- What the task asks -
Reproduce the text read from each of the entries below, substituting "rättvisa" for "jämlikhet" and leaving every other line unchanged. Omit the pictures from your answer.

Data under study section start

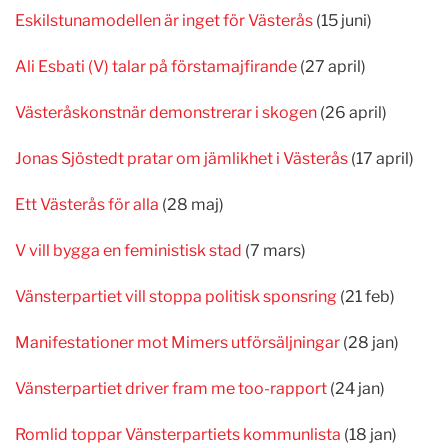
Eskilstunamodellen är inget för Västerås
(15 juni)
Ali Esbati (V) talar på förstamajfirande
(27 april)
Västeråskonstnär demonstrerar i skogen
(26 april)
Jonas Sjöstedt pratar om jämlikhet i Västerås
(17 april)
Ett Västerås för alla
(28 maj)
V vill bygga en feministisk stad
(7 mars)
Vänsterpartiet vill stoppa politisk sponsring
(21 feb)
Manifestationer mot Mimers utförsäljningar
(28 jan)
Vänsterpartiet driver fram me too-rapport
(24 jan)
Romlid toppar Vänsterpartiets kommunlista
(18 jan)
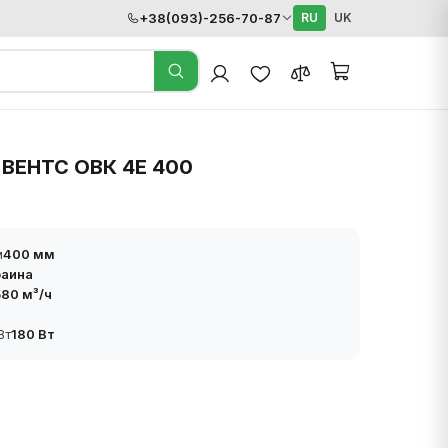
+38(093)-256-70-87
RU
UK
 ВЕНТС ОВК 4Е 400
м
400 мм
раина
80 м³/ч
Вт
180 Вт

Data under study section end

- Exercise answer -
Eskilstunamodellen är inget för Västerås
(15 juni)
Ali Esbati (V) talar på förstamajfirande
(27 april)
Västeråskonstnär demonstrerar i skogen
(26 april)
Jonas Sjöstedt pratar om rättvisa i Västerås
(17 april)
Ett Västerås för alla
(28 maj)
V vill bygga en feministisk stad
(7 mars)
Vänsterpartiet vill stoppa politisk sponsring
(21 feb)
Manifestationer mot Mimers utförsäljningar
(28 jan)
Vänsterpartiet driver fram me too-rapport
(24 jan)
Romlid toppar Vänsterpartiets kommunlista
(18 jan)
+38(093)-256-70-87
RU
UK
 ВЕНТС ОВК 4Е 400
м
400 мм
раина
80 м³/ч
Вт
180 Вт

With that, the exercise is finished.